Opinion
24-4106
08-01-2024
Geremy C. Kamens, Federal Public Defender, Frances H. Pratt, Assistant Federal Public Defender, Cadence A. Mertz, Assistant Federal Public Defender, OFFICE OF THE FEDERAL PUBLIC DEFENDER, Alexandria, Virginia, for Appellant. Jacqueline Romy Bechara, Tony Ray Roberts, OFFICE OF THE UNITED STATES ATTORNEY, Alexandria, Virginia, for Appellee.
UNPUBLISHED
Submitted: July 30, 2024
Appeal from the United States District Court for the Eastern District of Virginia, at Alexandria. Leonie M. Brinkema, District Judge. (1:19-cr-00219-LMB-1)
ON BRIEF:
Geremy C. Kamens, Federal Public Defender, Frances H. Pratt, Assistant Federal Public Defender, Cadence A. Mertz, Assistant Federal Public Defender, OFFICE OF THE FEDERAL PUBLIC DEFENDER, Alexandria, Virginia, for Appellant.
Jacqueline Romy Bechara, Tony Ray Roberts, OFFICE OF THE UNITED STATES ATTORNEY, Alexandria, Virginia, for Appellee.
Before NIEMEYER, AGEE, and HEYTENS, Circuit Judges.
Affirmed by unpublished per curiam opinion.

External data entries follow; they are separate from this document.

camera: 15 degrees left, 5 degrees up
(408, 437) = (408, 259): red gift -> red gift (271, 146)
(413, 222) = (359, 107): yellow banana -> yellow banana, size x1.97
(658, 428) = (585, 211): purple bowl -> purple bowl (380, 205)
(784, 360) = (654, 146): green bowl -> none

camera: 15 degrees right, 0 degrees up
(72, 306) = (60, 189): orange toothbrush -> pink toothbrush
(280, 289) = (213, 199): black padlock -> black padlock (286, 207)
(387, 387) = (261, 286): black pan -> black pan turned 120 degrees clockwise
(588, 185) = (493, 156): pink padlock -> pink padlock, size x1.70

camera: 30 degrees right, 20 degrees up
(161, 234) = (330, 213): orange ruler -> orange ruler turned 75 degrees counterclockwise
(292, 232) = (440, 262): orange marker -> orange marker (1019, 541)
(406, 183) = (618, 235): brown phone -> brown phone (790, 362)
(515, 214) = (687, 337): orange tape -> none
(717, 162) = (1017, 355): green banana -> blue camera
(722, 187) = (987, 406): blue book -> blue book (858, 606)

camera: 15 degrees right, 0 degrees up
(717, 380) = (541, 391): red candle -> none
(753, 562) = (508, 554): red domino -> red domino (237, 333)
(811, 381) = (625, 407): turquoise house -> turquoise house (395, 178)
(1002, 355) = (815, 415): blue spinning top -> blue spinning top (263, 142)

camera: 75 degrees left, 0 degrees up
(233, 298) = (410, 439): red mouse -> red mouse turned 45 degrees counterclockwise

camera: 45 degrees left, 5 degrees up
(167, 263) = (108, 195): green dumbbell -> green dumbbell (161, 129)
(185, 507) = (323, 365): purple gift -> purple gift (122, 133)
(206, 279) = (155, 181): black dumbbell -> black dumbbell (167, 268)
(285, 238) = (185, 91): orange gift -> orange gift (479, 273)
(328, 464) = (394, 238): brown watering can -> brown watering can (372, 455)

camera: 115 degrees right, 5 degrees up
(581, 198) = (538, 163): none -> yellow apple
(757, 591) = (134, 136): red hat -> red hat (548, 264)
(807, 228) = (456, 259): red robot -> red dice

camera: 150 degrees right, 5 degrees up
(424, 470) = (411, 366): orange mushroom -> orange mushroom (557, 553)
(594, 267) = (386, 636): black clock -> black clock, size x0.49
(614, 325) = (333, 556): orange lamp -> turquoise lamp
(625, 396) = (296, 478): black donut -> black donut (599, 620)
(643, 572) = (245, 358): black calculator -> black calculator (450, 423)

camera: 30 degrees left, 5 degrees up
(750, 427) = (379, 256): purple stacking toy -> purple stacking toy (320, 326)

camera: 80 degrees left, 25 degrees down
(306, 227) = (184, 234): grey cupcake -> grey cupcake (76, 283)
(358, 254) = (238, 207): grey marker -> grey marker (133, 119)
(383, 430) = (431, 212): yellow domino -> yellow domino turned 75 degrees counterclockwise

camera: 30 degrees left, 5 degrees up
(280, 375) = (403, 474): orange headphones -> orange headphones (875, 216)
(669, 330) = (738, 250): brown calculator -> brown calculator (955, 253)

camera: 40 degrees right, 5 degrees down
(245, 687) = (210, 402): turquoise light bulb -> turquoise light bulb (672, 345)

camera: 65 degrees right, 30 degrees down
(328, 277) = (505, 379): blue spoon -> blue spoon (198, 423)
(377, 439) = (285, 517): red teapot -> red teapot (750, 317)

Unpublished opinions are not binding precedent in this circuit.
PER CURIAM:
Thomas Erik Smith appeals the district court's judgment revoking his term of supervised release and sentencing him to 11 months' imprisonment. On appeal, Smith's counsel has filed a brief pursuant to Anders v. California, 386 U.S. 738 (1967), stating that there are no meritorious grounds for appeal but questioning the procedural reasonableness of Smith's sentence. Although notified of his right to do so, Smith has not filed a pro se supplemental brief. The Government has declined to file a response brief. For the reasons that follow, we affirm. "A district court has broad . . . discretion in fashioning a sentence upon revocation of a defendant's term of supervised release." United States v. Slappy, 872 F.3d 202, 206 (4th Cir. 2017). "We will affirm a revocation sentence if it is within the statutory maximum and is not plainly unreasonable." Id. at 207 (internal quotation marks omitted). A district court imposes a procedurally reasonable revocation sentence by "considering the Sentencing Guidelines' nonbinding Chapter Seven policy statements and the applicable 18 U.S.C. § 3553(a) factors," "adequately explain[ing] the chosen sentence," and "meaningfully respond[ing] to the parties' nonfrivolous arguments" for a different sentence. Id. (footnotes omitted).
Anders counsel notes that the district court neither mentioned the applicable statutory maximum sentence nor expressly calculated Smith's policy statement range. We discern no reversible error, however, as the court sentenced Smith below the statutory maximum and implicitly adopted the correctly calculated range proffered by defense counsel.
Next, Anders counsel questions whether the district court's sentencing explanation sufficiently relied on the pertinent 18 U.S.C. § 3553(a) factors. On this point, we conclude that the court properly predicated its revocation sentence on, among other things, Smith's extremely poor record on supervision, see 18 U.S.C. § 3553(a)(1) (providing sentence should account for defendant's history and characteristics), and his association with people engaged in criminal conduct, see 18 U.S.C. § 3553(a)(2)(C) (providing sentence should account for need to protect public from defendant's further crimes).
In accordance with Anders, we have reviewed the entire record in this case and have found no meritorious issues for appeal. We therefore affirm Smith's revocation judgment. This court requires that counsel inform Smith, in writing, of the right to petition the Supreme Court of the United States for further review. If Smith requests that a petition be filed, but counsel believes that such a petition would be frivolous, then counsel may move in this court for leave to withdraw from representation. Counsel's motion must state that a copy thereof was served on Smith.
We dispense with oral argument because the facts and legal contentions are adequately presented in the materials before this court and argument would not aid the decisional process.